(Data records)
++++++

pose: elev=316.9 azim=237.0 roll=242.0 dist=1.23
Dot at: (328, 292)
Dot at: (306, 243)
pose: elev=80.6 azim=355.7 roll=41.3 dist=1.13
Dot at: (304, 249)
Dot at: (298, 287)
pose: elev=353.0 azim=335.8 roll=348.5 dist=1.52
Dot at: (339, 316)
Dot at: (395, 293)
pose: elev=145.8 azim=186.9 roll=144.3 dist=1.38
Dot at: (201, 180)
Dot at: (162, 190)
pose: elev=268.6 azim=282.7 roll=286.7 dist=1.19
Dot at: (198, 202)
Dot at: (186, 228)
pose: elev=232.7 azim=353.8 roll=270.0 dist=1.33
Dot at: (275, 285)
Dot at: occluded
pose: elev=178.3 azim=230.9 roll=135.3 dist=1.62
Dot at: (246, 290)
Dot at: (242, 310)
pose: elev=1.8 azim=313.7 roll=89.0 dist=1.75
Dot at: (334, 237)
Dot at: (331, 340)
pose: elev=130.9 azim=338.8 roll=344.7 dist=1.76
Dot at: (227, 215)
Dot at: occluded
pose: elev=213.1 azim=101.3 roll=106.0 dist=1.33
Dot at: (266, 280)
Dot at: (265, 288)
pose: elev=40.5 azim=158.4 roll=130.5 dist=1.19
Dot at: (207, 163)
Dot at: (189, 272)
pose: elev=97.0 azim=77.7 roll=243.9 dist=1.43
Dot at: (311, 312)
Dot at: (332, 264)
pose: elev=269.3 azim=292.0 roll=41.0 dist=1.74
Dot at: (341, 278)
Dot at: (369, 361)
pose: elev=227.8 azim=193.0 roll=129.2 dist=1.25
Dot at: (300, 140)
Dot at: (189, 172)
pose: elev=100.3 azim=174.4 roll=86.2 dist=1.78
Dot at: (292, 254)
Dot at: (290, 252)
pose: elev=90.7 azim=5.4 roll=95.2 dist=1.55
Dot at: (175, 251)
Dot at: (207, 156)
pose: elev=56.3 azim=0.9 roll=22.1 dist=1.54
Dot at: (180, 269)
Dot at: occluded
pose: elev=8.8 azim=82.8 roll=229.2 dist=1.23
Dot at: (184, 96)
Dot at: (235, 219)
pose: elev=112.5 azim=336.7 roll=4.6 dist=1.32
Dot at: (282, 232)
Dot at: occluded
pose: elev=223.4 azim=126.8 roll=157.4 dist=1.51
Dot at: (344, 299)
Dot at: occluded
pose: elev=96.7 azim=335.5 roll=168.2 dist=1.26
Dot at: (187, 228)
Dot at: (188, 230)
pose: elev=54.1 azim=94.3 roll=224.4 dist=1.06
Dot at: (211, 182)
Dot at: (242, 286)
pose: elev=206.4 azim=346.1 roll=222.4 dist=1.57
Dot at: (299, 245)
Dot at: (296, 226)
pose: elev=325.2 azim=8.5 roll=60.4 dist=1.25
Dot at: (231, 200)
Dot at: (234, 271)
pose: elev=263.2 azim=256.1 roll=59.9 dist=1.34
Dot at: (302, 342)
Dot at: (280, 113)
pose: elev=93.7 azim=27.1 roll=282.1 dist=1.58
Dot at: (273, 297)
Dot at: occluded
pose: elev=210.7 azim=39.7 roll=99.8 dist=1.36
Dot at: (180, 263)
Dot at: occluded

++++++

* [Directions]:
Rewrite the rows above as a JSON array of strings with one string per line. Leave out any blank lines.

* [Answer]:
[
  "pose: elev=316.9 azim=237.0 roll=242.0 dist=1.23",
  "Dot at: (328, 292)",
  "Dot at: (306, 243)",
  "pose: elev=80.6 azim=355.7 roll=41.3 dist=1.13",
  "Dot at: (304, 249)",
  "Dot at: (298, 287)",
  "pose: elev=353.0 azim=335.8 roll=348.5 dist=1.52",
  "Dot at: (339, 316)",
  "Dot at: (395, 293)",
  "pose: elev=145.8 azim=186.9 roll=144.3 dist=1.38",
  "Dot at: (201, 180)",
  "Dot at: (162, 190)",
  "pose: elev=268.6 azim=282.7 roll=286.7 dist=1.19",
  "Dot at: (198, 202)",
  "Dot at: (186, 228)",
  "pose: elev=232.7 azim=353.8 roll=270.0 dist=1.33",
  "Dot at: (275, 285)",
  "Dot at: occluded",
  "pose: elev=178.3 azim=230.9 roll=135.3 dist=1.62",
  "Dot at: (246, 290)",
  "Dot at: (242, 310)",
  "pose: elev=1.8 azim=313.7 roll=89.0 dist=1.75",
  "Dot at: (334, 237)",
  "Dot at: (331, 340)",
  "pose: elev=130.9 azim=338.8 roll=344.7 dist=1.76",
  "Dot at: (227, 215)",
  "Dot at: occluded",
  "pose: elev=213.1 azim=101.3 roll=106.0 dist=1.33",
  "Dot at: (266, 280)",
  "Dot at: (265, 288)",
  "pose: elev=40.5 azim=158.4 roll=130.5 dist=1.19",
  "Dot at: (207, 163)",
  "Dot at: (189, 272)",
  "pose: elev=97.0 azim=77.7 roll=243.9 dist=1.43",
  "Dot at: (311, 312)",
  "Dot at: (332, 264)",
  "pose: elev=269.3 azim=292.0 roll=41.0 dist=1.74",
  "Dot at: (341, 278)",
  "Dot at: (369, 361)",
  "pose: elev=227.8 azim=193.0 roll=129.2 dist=1.25",
  "Dot at: (300, 140)",
  "Dot at: (189, 172)",
  "pose: elev=100.3 azim=174.4 roll=86.2 dist=1.78",
  "Dot at: (292, 254)",
  "Dot at: (290, 252)",
  "pose: elev=90.7 azim=5.4 roll=95.2 dist=1.55",
  "Dot at: (175, 251)",
  "Dot at: (207, 156)",
  "pose: elev=56.3 azim=0.9 roll=22.1 dist=1.54",
  "Dot at: (180, 269)",
  "Dot at: occluded",
  "pose: elev=8.8 azim=82.8 roll=229.2 dist=1.23",
  "Dot at: (184, 96)",
  "Dot at: (235, 219)",
  "pose: elev=112.5 azim=336.7 roll=4.6 dist=1.32",
  "Dot at: (282, 232)",
  "Dot at: occluded",
  "pose: elev=223.4 azim=126.8 roll=157.4 dist=1.51",
  "Dot at: (344, 299)",
  "Dot at: occluded",
  "pose: elev=96.7 azim=335.5 roll=168.2 dist=1.26",
  "Dot at: (187, 228)",
  "Dot at: (188, 230)",
  "pose: elev=54.1 azim=94.3 roll=224.4 dist=1.06",
  "Dot at: (211, 182)",
  "Dot at: (242, 286)",
  "pose: elev=206.4 azim=346.1 roll=222.4 dist=1.57",
  "Dot at: (299, 245)",
  "Dot at: (296, 226)",
  "pose: elev=325.2 azim=8.5 roll=60.4 dist=1.25",
  "Dot at: (231, 200)",
  "Dot at: (234, 271)",
  "pose: elev=263.2 azim=256.1 roll=59.9 dist=1.34",
  "Dot at: (302, 342)",
  "Dot at: (280, 113)",
  "pose: elev=93.7 azim=27.1 roll=282.1 dist=1.58",
  "Dot at: (273, 297)",
  "Dot at: occluded",
  "pose: elev=210.7 azim=39.7 roll=99.8 dist=1.36",
  "Dot at: (180, 263)",
  "Dot at: occluded"
]